Let me spell it out as simply as possible...

Scripture claims that Jesus walked on water.

Scripture claims that Jesus fed 5,000 people by multiplying a small number of loaves and fishes.

Scripture claims that Jesus rose bodily from the dead.

Scripture claims that God (through Jesus) created the entire universe and everything in it.

Scripture nowhere claims that the Earth and universe were created only thousands of years ago. This is merely one interpretation of how to understand Genesis 1 and the other relevant passages. By my count, there are at least 13 different interpretations of Genesis 1 that are held or that have been held by Christians committed to the inerrancy and reliability of the Bible. Only two of these 13 interpretations lead to the view that the Earth is only thousands of years old. To put it the other way around, the vast majority of the interpretive positions about Genesis 1 held by committed Christians now and throughout church history either allow for or demand the vast age of the universe and Earth that the creation itself indicates.

The young-earth interpretation does not--as its very vocal modern proponents claim--involve a straightforward reading of the text. It involves at least 5 assumptions, each of which is either quite controversial among Hebrew linguists and Bible scholars or even demonstrably false.

What's more, while Christians throughout the ages have wrestled with the proper understanding of the creation accounts, belief in a young Earth and universe simply has never been a part of historical Christian belief. It is not found in any creeds, and has never (except by those in the last 60 years who have spent their careers promoting this young-earth interpretation) been seen as necessary to salvation or to the doctrine of Biblical inerrancy.

There is a very clear logical link between belief in the miracle of Resurrection and belief in the miracle of creation.

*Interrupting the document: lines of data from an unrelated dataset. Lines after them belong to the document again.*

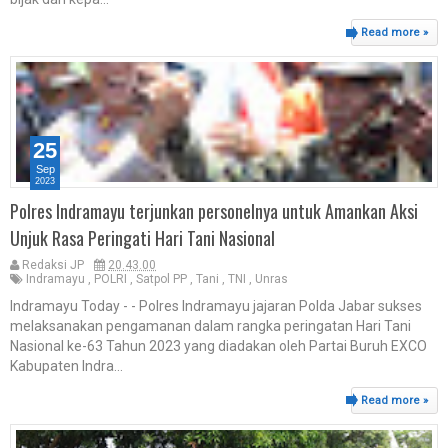
Read more »
25
Sep
2023
Polres Indramayu terjunkan personelnya untuk Amankan Aksi
Unjuk Rasa Peringati Hari Tani Nasional
Redaksi JP
20.43.00
Indramayu
,
POLRI
,
Satpol PP
,
Tani
,
TNI
,
Unras
Indramayu Today - - Polres Indramayu jajaran Polda Jabar sukses
melaksanakan pengamanan dalam rangka peringatan Hari Tani
Nasional ke-63 Tahun 2023 yang diadakan oleh Partai Buruh EXCO
Kabupaten Indra...
Read more »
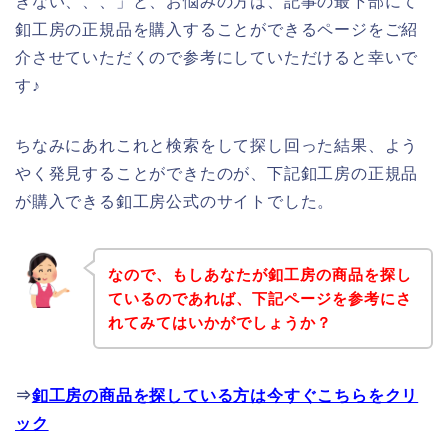
きない、、、」と、お悩みの方は、記事の最下部にて
釦工房の正規品を購入することができるページをご紹
介させていただくので参考にしていただけると幸いで
す♪
ちなみにあれこれと検索をして探し回った結果、よう
やく発見することができたのが、下記釦工房の正規品
が購入できる釦工房公式のサイトでした。
なので、もしあなたが釦工房の商品を探し
ているのであれば、下記ページを参考にさ
れてみてはいかがでしょうか？
⇒
釦工房の商品を探している方は今すぐこちらをクリ
ック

And belief in the latter is more reasonable today than it ever has been,* as the latest evidence from nearly every scientific discipline overwhelmingly supports the Biblical understanding of the universe in which we live. Unfortunately (for some), none of that evidence supports the view made popular only last century, that the Earth and universe are only thousands of years old.

If our young people begin to doubt the truth of historic Christianity when faced with evidence from science, then the main problem is that they have not been taught to think well, not been taught to interpret Scripture well, or--worst of all--been taught a modern mischaracterization of historical Christianity and what the Bible teaches (and doesn't teach) about creation.

By the way, it was Joshua--not Josiah--for whom "the sun stood still."


*That is, for the person who hasn't already had a personal, life-transforming encounter with the living, risen Lord and Creator.